Solution Explanation: Finding the Shortest Completing Word

This problem involves finding the shortest word from a given list that contains all the letters present in a license plate, respecting letter case and frequency. The solution employs a counting approach for efficient comparison.

Approach

  1. License Plate Processing:

    • We first process the licensePlate string to count the frequency of each letter (ignoring case and non-alphabetic characters). A hash map (or array for simplicity) is ideal for this; we'll use an array indexed by the letter's position in the alphabet (a=0, b=1,...).

  2. Word Iteration:

    • The code iterates through each word in the words list.

  3. Word Frequency Counting:

    • For each word, we count the letter frequencies similarly to step 1.

  4. Comparison and Shortest Word Selection:

    • We compare the word's letter frequencies with the licensePlate's frequencies. A word is a "completing word" only if its frequency for each letter is greater than or equal to the frequency in the licensePlate.
    • If a word is a completing word, we check its length against the current shortest completing word found so far. We update the shortest completing word if a shorter one is found.

  5. Return Value:

    • The function returns the shortest completing word.

Time and Space Complexity

  • Time Complexity: O(mn), where 'm' is the length of the words array, and 'n' is the maximum length of a word in words. This is because we iterate through each word and count its letter frequencies which is a linear process based on the word's length.
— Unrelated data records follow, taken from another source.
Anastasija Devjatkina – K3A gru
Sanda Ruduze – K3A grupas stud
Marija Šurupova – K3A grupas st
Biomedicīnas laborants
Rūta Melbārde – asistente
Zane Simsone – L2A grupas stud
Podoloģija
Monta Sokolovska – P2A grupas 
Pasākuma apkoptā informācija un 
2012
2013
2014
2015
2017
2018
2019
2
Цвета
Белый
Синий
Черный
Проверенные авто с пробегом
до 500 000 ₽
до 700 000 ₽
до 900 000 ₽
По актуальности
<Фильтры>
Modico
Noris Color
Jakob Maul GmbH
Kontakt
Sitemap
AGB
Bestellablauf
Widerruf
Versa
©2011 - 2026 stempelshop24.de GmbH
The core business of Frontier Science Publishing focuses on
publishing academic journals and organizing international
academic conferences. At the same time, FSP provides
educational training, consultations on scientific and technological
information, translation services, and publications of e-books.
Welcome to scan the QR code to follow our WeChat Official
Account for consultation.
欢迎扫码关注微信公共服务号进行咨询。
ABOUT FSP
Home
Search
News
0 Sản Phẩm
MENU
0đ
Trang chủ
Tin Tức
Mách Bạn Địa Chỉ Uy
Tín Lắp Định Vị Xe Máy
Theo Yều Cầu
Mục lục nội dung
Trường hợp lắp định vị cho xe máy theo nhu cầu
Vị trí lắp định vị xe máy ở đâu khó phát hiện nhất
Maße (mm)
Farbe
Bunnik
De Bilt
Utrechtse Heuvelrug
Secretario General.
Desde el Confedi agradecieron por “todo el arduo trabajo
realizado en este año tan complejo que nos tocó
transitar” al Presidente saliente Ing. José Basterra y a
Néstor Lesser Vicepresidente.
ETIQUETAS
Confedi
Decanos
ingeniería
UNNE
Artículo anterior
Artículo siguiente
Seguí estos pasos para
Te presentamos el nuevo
The initial processing of the licensePlate is O(k), where k is the length of licensePlate, which is dominated by O(mn).
  • Space Complexity: O(1). We use arrays of size 26 (to store letter counts) which takes constant space irrespective of input size.

Code (Python)

from collections import Counter
 
def shortestCompletingWord(licensePlate, words):
    plate_counts = Counter(c.lower() for c in licensePlate if c.isalpha())  # Count license plate letter frequencies
    shortest_word = ""
    for word in words:
        word_counts = Counter(word)
        if all(word_counts[char] >= plate_counts[char] for char in plate_counts): # Check if word completes
            if not shortest_word or len(word) < len(shortest_word):
                shortest_word = word
    return shortest_word

The code in other languages (Java, C++, Go, TypeScript, Rust) follows a similar structure, adapting the syntax and data structures accordingly. The core algorithm remains consistent across all implementations.